Corpach (A' Chorpaich) is a large village north of Fort William, in the Scottish Highlands. The canal lock at Corpach Basin on Loch Linnhe, east of the narrows leading to Loch Eil, is the western sea entrance of the Caledonian Canal. It is a natural harbour, unlike Fort William.

==History==
The name Corpach is reputedly based on the Gaelic for "field of corpses", so called because it was perhaps used as a resting place when taking coffins of chieftains on the way to burial on Iona.

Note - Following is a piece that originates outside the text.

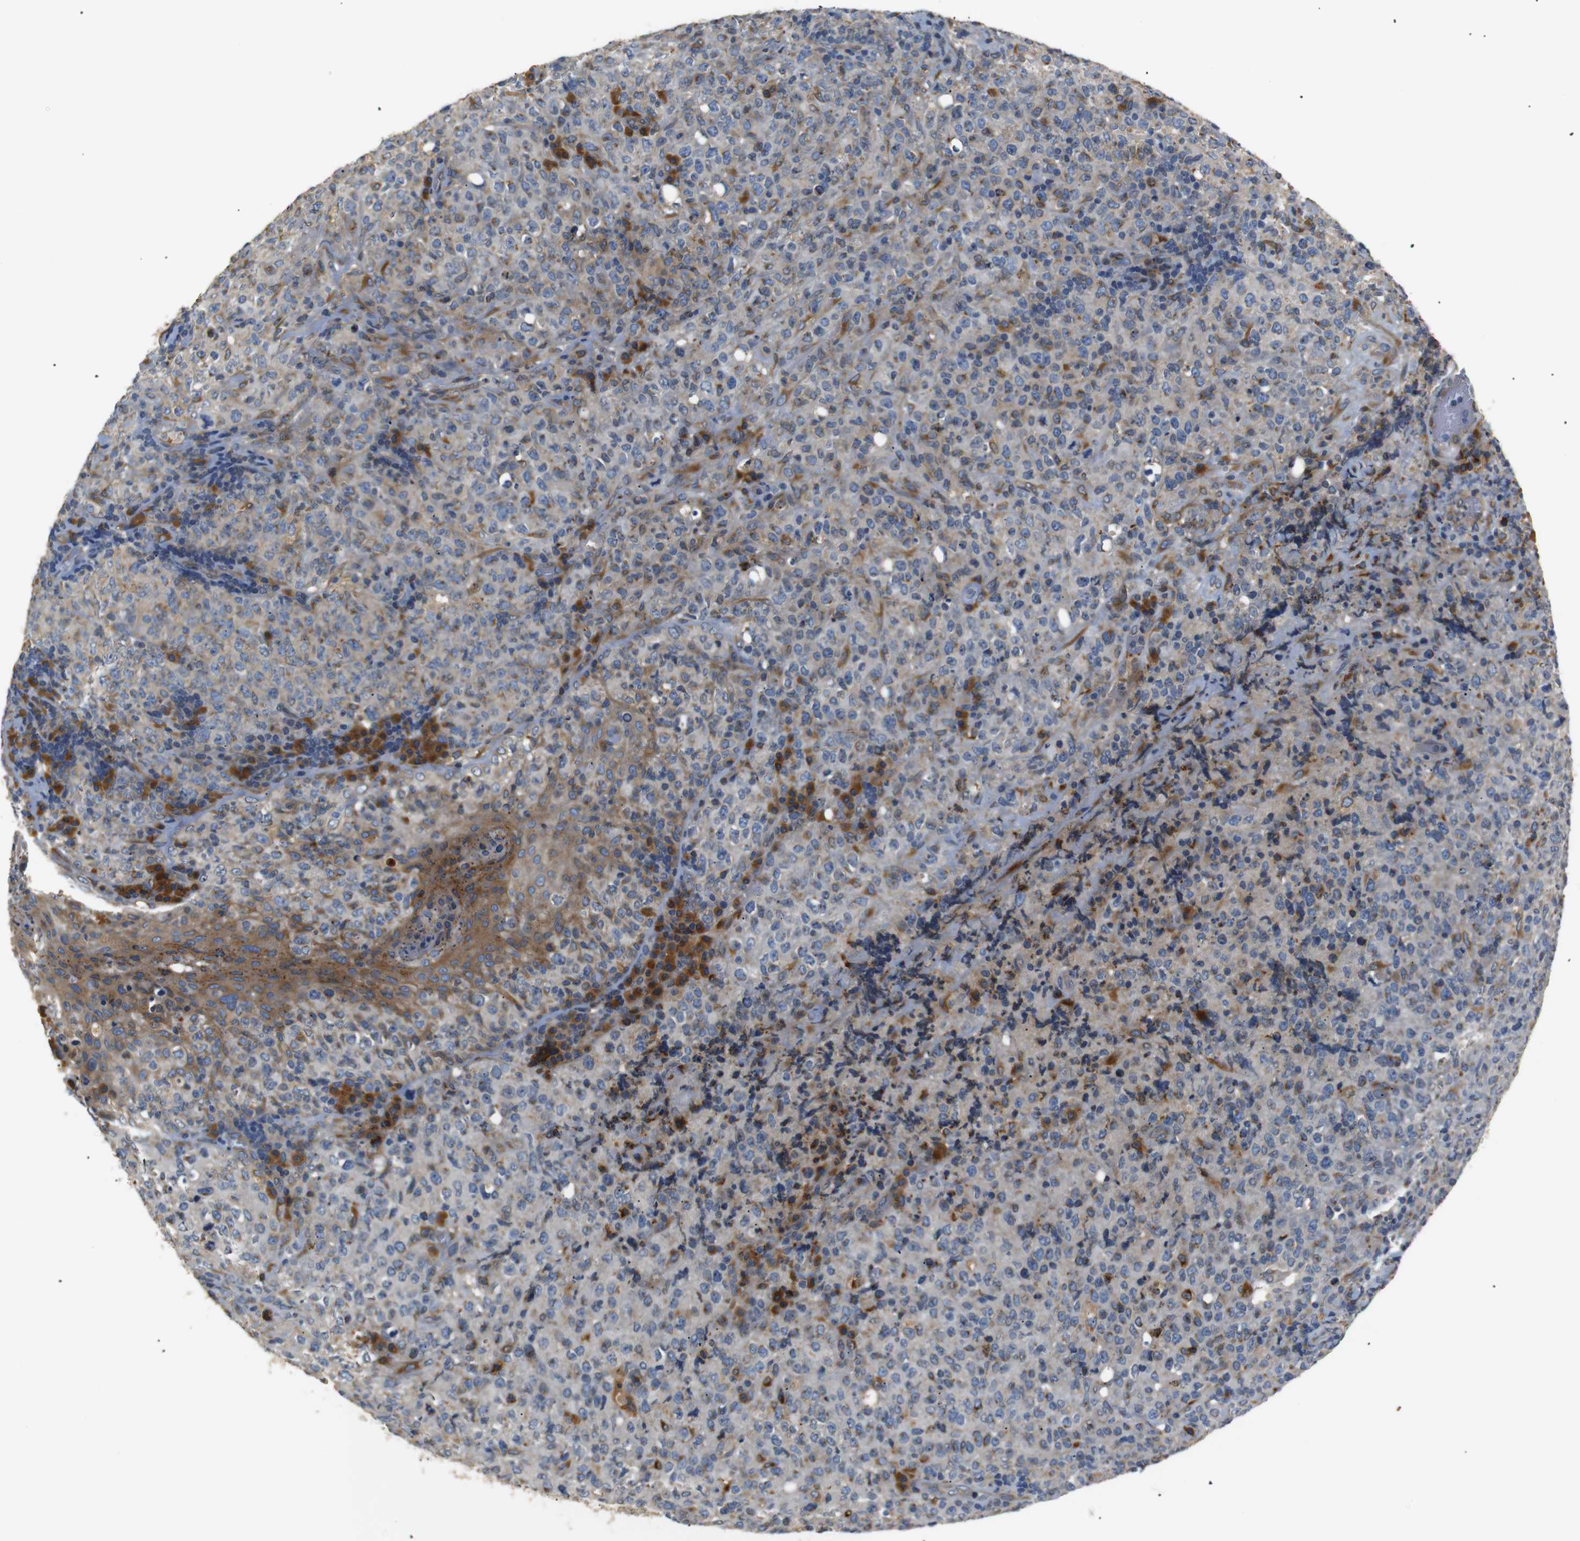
{"staining": {"intensity": "moderate", "quantity": "<25%", "location": "cytoplasmic/membranous"}, "tissue": "lymphoma", "cell_type": "Tumor cells", "image_type": "cancer", "snomed": [{"axis": "morphology", "description": "Malignant lymphoma, non-Hodgkin's type, High grade"}, {"axis": "topography", "description": "Tonsil"}], "caption": "The histopathology image reveals immunohistochemical staining of high-grade malignant lymphoma, non-Hodgkin's type. There is moderate cytoplasmic/membranous expression is identified in approximately <25% of tumor cells.", "gene": "TMED2", "patient": {"sex": "female", "age": 36}}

The Battle of Corpach in about 1470 saw Clan Cameron rout Clan MacLean.

In World War I, the United States Navy had a base at Corpach as part of the laying of the North Sea Mine Barrage. Naval mines were shipped into Corpach from the United States, and were then sent to the Inverness base along the Caledonian Canal, which joins Loch Linnhe at Corpach.

During World War II, Corpach was the engineering base for HMS St Christopher which was a training base for Royal Navy Coastal Forces. Some of the buildings are still in use. There was a large camp at Annat, which became Annat Village after the War consisting of some 200 houses similar to Prefab houses but of stronger cement construction and flat-roofed; some of the cement remains can still be seen about the area. It is now used as a caravan site.